Zynga, the 800-pound gorilla in the consumer online gaming space, is in a bit of hot water over a guerrilla marketing campaign that is being seen by some (including law enforcement officials) as vandalism.
Zynga's agency, Davis Elen Advertising, devised and executed a program which glued fake $25,000 dollar bills to the streets of San Francsico and New York. The campaign is to promote the company's latest game: "Mafia Wars: Las Vegas."
The fake bills forced San Francisco's Department of Public Works cleaning crews to spend three hours steam-cleaning the glued down fliers off the sidewalk. And, for what the city attorney's office called "illegal and actionable" marketing tactics, the agency will now face legal action from the city, partly as a deterrent to future acts of vandalism.

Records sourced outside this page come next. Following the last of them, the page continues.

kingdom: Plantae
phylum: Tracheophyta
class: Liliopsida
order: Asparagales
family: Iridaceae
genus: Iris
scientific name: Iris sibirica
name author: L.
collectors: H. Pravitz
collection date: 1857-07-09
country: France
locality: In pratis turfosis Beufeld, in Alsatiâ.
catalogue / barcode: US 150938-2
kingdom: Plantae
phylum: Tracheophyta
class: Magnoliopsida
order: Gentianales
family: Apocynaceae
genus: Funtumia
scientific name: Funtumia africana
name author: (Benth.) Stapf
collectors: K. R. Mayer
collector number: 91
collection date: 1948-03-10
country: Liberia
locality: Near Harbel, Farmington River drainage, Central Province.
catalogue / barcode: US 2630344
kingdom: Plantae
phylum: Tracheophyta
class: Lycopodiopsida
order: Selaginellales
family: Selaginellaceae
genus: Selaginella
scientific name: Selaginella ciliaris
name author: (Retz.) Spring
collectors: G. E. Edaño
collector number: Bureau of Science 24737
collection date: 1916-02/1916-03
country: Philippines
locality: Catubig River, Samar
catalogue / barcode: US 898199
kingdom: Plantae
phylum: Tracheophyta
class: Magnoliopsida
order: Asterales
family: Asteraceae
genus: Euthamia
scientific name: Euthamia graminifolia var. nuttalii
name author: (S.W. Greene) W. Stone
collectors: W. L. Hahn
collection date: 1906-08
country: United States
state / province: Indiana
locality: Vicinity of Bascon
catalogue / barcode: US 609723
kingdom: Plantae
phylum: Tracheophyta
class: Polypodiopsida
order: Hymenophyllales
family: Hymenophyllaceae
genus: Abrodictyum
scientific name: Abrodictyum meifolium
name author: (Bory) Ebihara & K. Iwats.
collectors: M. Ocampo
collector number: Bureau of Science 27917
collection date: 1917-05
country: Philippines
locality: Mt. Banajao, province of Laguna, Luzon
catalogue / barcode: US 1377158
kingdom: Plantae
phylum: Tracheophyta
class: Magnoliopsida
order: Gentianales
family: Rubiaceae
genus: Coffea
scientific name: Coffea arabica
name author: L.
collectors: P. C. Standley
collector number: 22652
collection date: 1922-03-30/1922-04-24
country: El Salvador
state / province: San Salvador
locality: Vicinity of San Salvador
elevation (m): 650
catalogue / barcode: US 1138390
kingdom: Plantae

"It's not okay to vandalize public property, and benefit from illegal advertising, and then hose it off and congratulate yourself for your clever guerrilla marketing," Matt Dorsey, spokesman for San Francisco City Attorney Dennis Herrera said.
This could be chalked up to a one-off, ill-conceived idea were it not for another stunt Zynga pulled off just the other day. The company commissioned rapper Snoop Dogg to blow up an armored truck in the middle of a Nevada desert.
They're clearly wanting to create controversy.
And, the edgy, legally questionable marketing efforts may be paying off: Zynga says three million users played Mafia Wars: Las Vegas during its first two weeks of beta play.